BEGIN EXCERPTED PASSAGE

David Daly, President of PSEG, explains to students, the new engineering curriculum that will officially begin in the fall.

Students at Queens High School of Information, Research and Technology (QIRT) will now be able to learn more about a career in engineering, thanks to PSEG Long Island.

On Monday, May 1, at the QIRT High School auditorium, located in Far Rockaway, representatives from PSEG Long Island and QIRT High School faculty spoke to students about the new engineering curriculum that will be available to them in the upcoming fall semester. The new partnership will give students a chance to explore the field of engineering.

President of PSEG Long Island, David Daly, is excited about the new partnership and the opportunity to teach students about the engineering field.

“We really want to help young people to learn more about engineering and the sciences,” said Daly.

Daly, who began his career as an electrical engineer for PSEG, says that reaching out to the community is the best part of his job. He believes that by engaging students in the new curriculum, it can provide great opportunities for them once they graduate.

“We want to open their minds to the possibilities of a future path of success,” said Daly.

END EXCERPTED PASSAGE
BEGIN DATASET ENTRIES

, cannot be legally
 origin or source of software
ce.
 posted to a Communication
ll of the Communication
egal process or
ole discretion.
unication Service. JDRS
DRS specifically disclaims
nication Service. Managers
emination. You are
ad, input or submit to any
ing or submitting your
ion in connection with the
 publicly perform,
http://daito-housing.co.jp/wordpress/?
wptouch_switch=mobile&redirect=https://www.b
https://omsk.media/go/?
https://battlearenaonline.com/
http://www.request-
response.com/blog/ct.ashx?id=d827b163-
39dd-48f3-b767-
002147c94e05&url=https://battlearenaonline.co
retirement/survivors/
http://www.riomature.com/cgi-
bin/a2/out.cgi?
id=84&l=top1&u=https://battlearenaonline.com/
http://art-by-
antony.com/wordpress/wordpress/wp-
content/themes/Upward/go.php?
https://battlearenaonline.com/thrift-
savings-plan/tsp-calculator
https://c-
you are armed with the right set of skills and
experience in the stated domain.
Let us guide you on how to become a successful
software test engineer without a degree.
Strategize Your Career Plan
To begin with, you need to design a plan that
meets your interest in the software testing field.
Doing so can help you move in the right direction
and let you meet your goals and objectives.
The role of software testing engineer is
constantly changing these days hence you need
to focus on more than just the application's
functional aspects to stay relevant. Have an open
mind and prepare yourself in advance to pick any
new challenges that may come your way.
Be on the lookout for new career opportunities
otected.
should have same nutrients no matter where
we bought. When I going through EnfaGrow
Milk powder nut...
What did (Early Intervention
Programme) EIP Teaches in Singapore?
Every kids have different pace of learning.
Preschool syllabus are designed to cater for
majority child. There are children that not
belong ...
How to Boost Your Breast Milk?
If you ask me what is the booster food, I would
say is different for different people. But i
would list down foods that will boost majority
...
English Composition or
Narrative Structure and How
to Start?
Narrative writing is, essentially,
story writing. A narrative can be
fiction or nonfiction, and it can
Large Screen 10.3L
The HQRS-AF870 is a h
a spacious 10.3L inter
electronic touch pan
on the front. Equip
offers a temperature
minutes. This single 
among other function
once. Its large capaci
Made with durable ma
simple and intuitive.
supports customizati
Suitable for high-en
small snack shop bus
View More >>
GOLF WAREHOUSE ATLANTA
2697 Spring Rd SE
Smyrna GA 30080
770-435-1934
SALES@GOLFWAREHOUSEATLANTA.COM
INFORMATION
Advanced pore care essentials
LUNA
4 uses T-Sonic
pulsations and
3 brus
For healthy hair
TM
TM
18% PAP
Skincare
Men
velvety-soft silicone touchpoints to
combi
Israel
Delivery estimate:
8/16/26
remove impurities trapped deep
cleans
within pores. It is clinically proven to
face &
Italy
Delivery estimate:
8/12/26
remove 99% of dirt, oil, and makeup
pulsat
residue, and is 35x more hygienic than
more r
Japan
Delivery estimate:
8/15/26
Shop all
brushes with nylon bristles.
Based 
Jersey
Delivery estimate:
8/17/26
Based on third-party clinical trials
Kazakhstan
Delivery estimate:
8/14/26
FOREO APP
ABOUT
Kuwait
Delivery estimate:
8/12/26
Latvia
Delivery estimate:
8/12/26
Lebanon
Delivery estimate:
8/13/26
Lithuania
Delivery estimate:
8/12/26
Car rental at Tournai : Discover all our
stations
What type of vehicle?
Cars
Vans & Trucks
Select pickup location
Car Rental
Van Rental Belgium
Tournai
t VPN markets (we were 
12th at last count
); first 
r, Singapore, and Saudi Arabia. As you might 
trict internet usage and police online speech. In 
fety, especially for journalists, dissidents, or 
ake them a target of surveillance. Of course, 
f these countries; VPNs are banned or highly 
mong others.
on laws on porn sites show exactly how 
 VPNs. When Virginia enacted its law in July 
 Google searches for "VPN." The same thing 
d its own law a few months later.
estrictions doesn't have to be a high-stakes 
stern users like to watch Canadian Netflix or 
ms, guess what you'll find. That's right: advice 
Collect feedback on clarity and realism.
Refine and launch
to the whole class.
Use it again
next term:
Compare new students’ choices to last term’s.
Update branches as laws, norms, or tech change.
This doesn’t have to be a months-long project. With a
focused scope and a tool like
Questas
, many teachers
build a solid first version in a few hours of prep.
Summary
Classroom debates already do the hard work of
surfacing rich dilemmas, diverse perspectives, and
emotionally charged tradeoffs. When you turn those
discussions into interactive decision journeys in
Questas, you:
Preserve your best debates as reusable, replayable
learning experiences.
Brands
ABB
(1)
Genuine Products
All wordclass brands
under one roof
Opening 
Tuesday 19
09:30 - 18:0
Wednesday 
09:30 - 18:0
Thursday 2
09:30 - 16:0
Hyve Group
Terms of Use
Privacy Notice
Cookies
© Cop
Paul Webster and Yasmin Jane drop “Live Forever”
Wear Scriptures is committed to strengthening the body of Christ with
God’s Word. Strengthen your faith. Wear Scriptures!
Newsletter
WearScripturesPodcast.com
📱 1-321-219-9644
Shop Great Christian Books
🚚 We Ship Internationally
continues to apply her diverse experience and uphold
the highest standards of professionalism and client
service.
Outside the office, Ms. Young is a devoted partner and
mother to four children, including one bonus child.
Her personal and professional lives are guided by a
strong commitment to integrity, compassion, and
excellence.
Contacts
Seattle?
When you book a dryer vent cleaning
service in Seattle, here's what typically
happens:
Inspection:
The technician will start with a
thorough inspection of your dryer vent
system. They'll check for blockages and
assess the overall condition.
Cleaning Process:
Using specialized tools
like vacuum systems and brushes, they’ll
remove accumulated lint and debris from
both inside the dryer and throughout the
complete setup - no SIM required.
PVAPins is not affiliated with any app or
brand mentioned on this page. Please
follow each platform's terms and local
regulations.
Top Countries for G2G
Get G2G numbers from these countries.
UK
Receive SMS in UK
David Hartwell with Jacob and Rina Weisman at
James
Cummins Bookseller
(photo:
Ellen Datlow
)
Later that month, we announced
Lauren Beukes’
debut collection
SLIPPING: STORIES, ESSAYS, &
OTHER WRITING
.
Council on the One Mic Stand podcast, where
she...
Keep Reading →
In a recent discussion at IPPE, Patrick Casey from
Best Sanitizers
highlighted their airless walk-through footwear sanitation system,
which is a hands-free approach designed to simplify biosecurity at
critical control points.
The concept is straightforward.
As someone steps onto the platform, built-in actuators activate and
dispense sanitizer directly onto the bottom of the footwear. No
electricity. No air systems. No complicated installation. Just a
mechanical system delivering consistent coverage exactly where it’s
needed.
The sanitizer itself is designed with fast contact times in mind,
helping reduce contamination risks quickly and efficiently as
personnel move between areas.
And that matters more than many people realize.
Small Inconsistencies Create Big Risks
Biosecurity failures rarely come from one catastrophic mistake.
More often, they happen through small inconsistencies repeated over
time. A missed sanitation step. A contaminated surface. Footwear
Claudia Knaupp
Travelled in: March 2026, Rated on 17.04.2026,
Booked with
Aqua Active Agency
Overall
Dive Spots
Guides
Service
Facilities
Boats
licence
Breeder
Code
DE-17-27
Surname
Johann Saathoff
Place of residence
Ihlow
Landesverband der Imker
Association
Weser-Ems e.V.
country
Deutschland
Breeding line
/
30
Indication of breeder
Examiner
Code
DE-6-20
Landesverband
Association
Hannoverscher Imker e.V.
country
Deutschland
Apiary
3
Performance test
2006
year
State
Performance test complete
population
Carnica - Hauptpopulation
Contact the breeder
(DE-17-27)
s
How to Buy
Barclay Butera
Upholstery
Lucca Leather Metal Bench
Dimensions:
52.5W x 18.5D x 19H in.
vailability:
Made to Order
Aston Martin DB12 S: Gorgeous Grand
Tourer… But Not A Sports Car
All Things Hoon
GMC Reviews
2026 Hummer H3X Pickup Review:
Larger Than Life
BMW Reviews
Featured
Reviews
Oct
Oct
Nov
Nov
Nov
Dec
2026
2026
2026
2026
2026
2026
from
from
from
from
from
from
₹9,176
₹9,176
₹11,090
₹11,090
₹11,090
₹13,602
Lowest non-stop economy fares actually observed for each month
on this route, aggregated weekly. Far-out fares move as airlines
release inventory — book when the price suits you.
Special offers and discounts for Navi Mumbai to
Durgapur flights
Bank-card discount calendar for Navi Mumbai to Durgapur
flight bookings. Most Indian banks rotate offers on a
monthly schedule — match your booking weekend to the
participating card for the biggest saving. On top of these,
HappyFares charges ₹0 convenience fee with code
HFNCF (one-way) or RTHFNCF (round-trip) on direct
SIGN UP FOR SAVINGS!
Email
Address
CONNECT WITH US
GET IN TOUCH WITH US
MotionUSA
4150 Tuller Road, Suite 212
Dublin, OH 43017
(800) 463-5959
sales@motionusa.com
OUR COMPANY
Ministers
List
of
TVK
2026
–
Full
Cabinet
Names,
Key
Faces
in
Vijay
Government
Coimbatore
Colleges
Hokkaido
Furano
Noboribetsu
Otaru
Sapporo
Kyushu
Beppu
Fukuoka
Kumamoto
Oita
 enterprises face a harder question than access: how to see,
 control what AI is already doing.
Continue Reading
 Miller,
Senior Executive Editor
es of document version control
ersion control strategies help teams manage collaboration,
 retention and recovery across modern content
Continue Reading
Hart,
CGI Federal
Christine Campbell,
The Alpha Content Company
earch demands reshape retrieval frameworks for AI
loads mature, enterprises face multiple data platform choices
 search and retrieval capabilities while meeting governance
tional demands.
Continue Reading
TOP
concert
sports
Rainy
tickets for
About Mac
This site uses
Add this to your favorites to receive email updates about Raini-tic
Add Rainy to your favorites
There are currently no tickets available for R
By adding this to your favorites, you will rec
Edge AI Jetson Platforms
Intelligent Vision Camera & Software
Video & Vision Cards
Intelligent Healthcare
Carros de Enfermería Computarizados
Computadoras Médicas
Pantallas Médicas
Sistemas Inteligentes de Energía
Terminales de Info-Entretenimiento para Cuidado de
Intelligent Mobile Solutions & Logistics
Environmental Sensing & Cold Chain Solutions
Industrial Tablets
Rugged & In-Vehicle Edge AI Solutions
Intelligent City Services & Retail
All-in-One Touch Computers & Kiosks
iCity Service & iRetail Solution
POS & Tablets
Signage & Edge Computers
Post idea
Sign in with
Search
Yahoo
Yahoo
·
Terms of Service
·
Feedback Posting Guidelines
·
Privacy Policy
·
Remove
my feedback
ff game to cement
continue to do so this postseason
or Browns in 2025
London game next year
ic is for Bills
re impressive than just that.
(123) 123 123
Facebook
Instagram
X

END DATASET ENTRIES

◆ **WRITTEN TASK**:
Quote the whole passage on PSEG Long Island's engineering curriculum at QIRT High School word for word.

◆ **TASK RESPONSE**:
David Daly, President of PSEG, explains to students, the new engineering curriculum that will officially begin in the fall.

Students at Queens High School of Information, Research and Technology (QIRT) will now be able to learn more about a career in engineering, thanks to PSEG Long Island.

On Monday, May 1, at the QIRT High School auditorium, located in Far Rockaway, representatives from PSEG Long Island and QIRT High School faculty spoke to students about the new engineering curriculum that will be available to them in the upcoming fall semester. The new partnership will give students a chance to explore the field of engineering.

President of PSEG Long Island, David Daly, is excited about the new partnership and the opportunity to teach students about the engineering field.

“We really want to help young people to learn more about engineering and the sciences,” said Daly.

Daly, who began his career as an electrical engineer for PSEG, says that reaching out to the community is the best part of his job. He believes that by engaging students in the new curriculum, it can provide great opportunities for them once they graduate.

“We want to open their minds to the possibilities of a future path of success,” said Daly.